The seven km "spirit way" (or "sacred way") starts with a triumphal arch, then through the Red Gate, where officials had to dismount, and past a giant tortoise (made in 1425) bearing the largest stele in China. This is followed by a guard of 12 set of stone animals. Every second one is in a reclining position, legend has it, to allow for a "changing of the guard" at midnight. Beyond the stone animals are 12 stone-faced human statues- generals, ministers and officials, each distinguishable by headgear. The avenue culminates at the Dragon and Phoenix Gate.
Thirteen of the 16 Ming Emperors are buried in a 40 sq km area at Shisanling but only one tomb, Dingling, has been excavated. Others can be viewed from the exterior like Changling, which was started in 1409 and took 18 years to complete. This is the tomb of the Emperor Yong Le, and so the story goes, 16 concubines who were buried alive with his corpse.
Dingling is the tomb of Emperor Wan Li (1573-1620) and is the second largest tomb. It was excavated in 1956-1958 and you can visit the underground passageways and caverns. The emperor used half a million workers, a heap of silver and six years to build his necropolis and then held a wild party inside the complicated chambers. The underground covers 1195 sq meters, entirely built of stone, and sealed with an unusual look stone. The tomb yielded 26 lacquered trunks of funerary objects, some of which are displayed on-site; others have been removed to Beijing Museums and replaced with copies. Wan Li and his royal spouses were buried in double coffins surrounded by chunks of uncut jade- the jade was thought to have the power to preserve the dead, or could have bought millions of bowls of rice for starving peasants, so the Chinese tour literature relates. Meanwhile cultural relics experts as well as chefs are studying the ancient cookbooks unearthed from Dingling with a view to serving Wan Li's favorite dishes to visitors, using replicas of imperial banquet tableware. Until they figure that one out, you might have to content yourself with the amusing cardboard cut-outs and other props used by Chinese photographers at the site.
The first built of the 13 tombs, the Changling Tomb buried the Ming Emperor Yongle and his empress Xu. It was the largest (occupying 10 hectares), most advanced and best preserved imperial mausoleum, using the best materials. Built in 1409, even the underground palace of the massive project took four years to complete. Having undergone the weathering of 600 years, the Changling remains intact and resplendent and magnificent.

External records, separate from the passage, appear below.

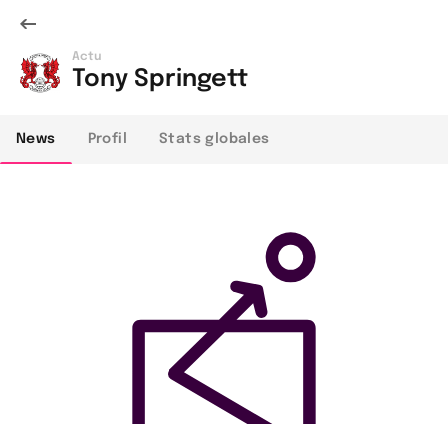
Actu
Tony Springett
News
Profil
Stats globales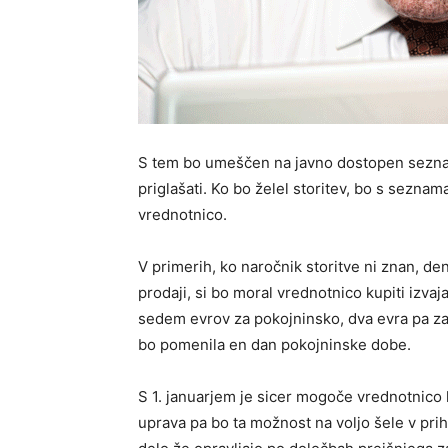
S tem bo umeščen na javno dostopen seznam
priglašati. Ko bo želel storitev, bo s seznama
vrednotnico.
V primerih, ko naročnik storitve ni znan, de
prodaji, si bo moral vrednotnico kupiti izva
sedem evrov za pokojninsko, dva evra pa za
bo pomenila en dan pokojninske dobe.
S 1. januarjem je sicer mogoče vrednotnico 
uprava pa bo ta možnost na voljo šele v pri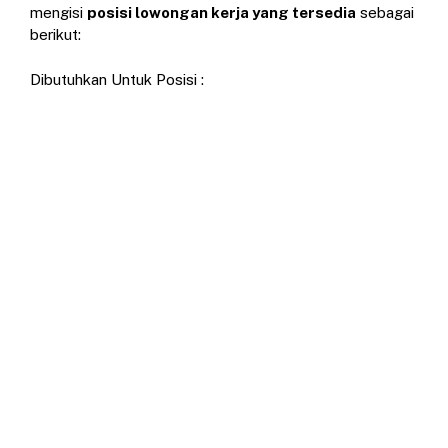
mengisi
posisi lowongan kerja yang tersedia
sebagai
berikut:
Dibutuhkan Untuk Posisi :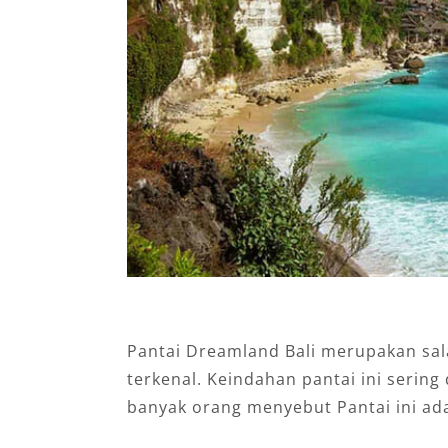
Pantai Dreamland Bali merupakan sal
terkenal. Keindahan pantai ini sering
banyak orang menyebut Pantai ini ad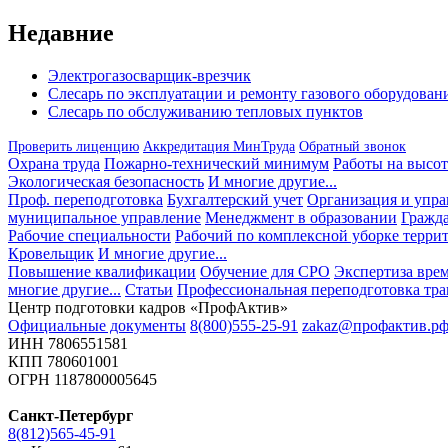
записям
Недавние
Электрогазосварщик-врезчик
Слесарь по эксплуатации и ремонту газового оборудован
Слесарь по обслуживанию тепловых пунктов
Проверить лиценцию
Аккредитация МинТруда
Обратный звонок
Охрана труда
Пожарно-технический минимум
Работы на высот
Экологическая безопасность
И многие другие...
Проф. переподготовка
Бухгалтерский учет
Организация и упра
муниципальное управление
Менеджмент в образовании
Гражда
Рабочие специальности
Рабочий по комплексной уборке терри
Кровельщик
И многие другие...
Повышение квалификации
Обучение для СРО
Экспертиза вре
многие другие...
Статьи
Профессиональная переподготовка тра
Центр подготовки кадров «ПрофАктив»
Официальные документы
8(800)555-25-91
zakaz@профактив.р
ИНН 7806551581
КПП 780601001
ОГРН 1187800005645
Санкт-Петербург
8(812)565-45-91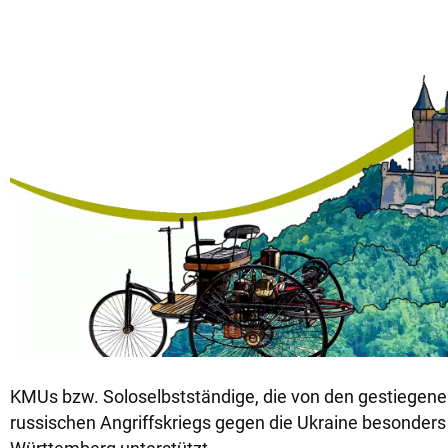
KMUs bzw. Soloselbstständige, die von den gestiegene
russischen Angriffskriegs gegen die Ukraine besonder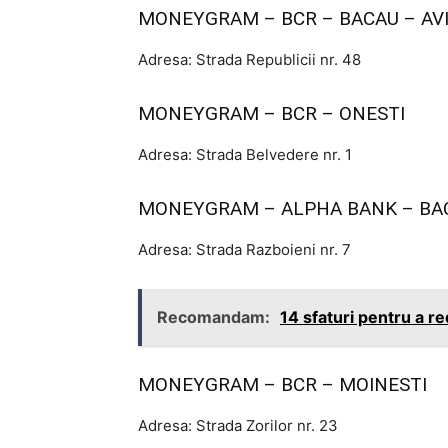
MONEYGRAM – BCR – BACAU – AV
Adresa: Strada Republicii nr. 48
MONEYGRAM – BCR – ONESTI
Adresa: Strada Belvedere nr. 1
MONEYGRAM – ALPHA BANK – BA
Adresa: Strada Razboieni nr. 7
Recomandam:
14 sfaturi pentru a re
MONEYGRAM – BCR – MOINESTI
Adresa: Strada Zorilor nr. 23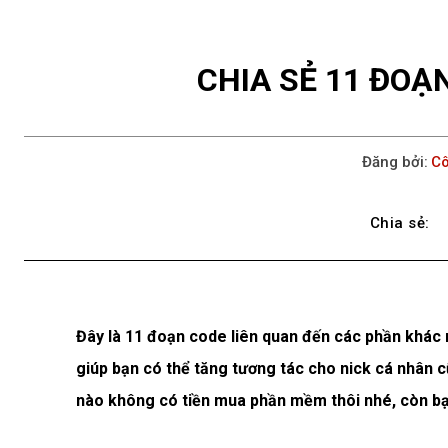
CHIA SẺ 11 ĐOẠ
Đăng bởi:
Cô
Chia sẻ:
Đây là 11 đoạn code liên quan đến các phần khác
giúp bạn có thể tăng tương tác cho nick cá nhân 
nào không có tiền mua phần mềm thôi nhé, còn bạ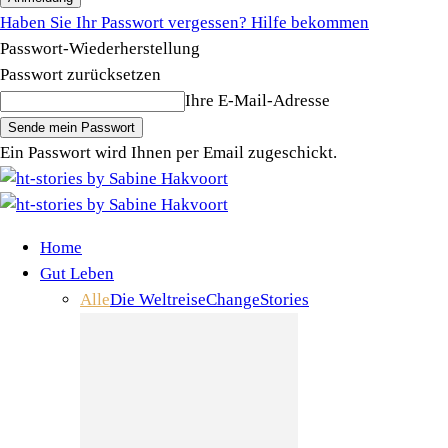
Haben Sie Ihr Passwort vergessen? Hilfe bekommen
Passwort-Wiederherstellung
Passwort zurücksetzen
Ihre E-Mail-Adresse
Ein Passwort wird Ihnen per Email zugeschickt.
Home
Gut Leben
Alle
Die Weltreise
Change
Stories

Its design followed that of Xiao Mausoleum for Emperor Zhu Yuangzhang the dynasty founder: the front is a rectangular courtyard and the rear is the round Treasure Dome (tomb mound), led in by 15km Divine Avenue from south to north. The Divine Avenue extends from the stone mausoleum palace as the axis of the entire mausoleum and the symbol of the supreme majesty of the monarch. Northward from the stone archway along the Divine Avenue are arranged in order the Big Red Gate, Stele of Achievements and Virtues, Watch Post, and stone animals and figures, the line ending at an exquisite and unique Lingxing Gate, the entrance to the mausoleum proper.
Similarly structured with other mausoleums, Zhaoling is noted for its unique grave mound. Earth was heaped over the grave mound from the drains inside Baocheng of other six mausoleums including Xianling and Kangling. The grave mound of Zhaoling, however, was nearly equal in height to the city wall of Baocheng. On this account, special enclosed wall was built to protect the grave mound. Coupled with the city wall of Baocheng, the enclosed wall formed a closed courtyard, referred to as Mute Courtyard by later generations. The later-built Qingling, Deling and imperial mausoleums of Qing Emperors followed this practice.
The Ming tombs lie in 50 kilometers north-west of Beijing and four kilometers from Changping District, Beijing. The tour buses usually combine them with a visit to the Great Wall. You can also get there on the local buses.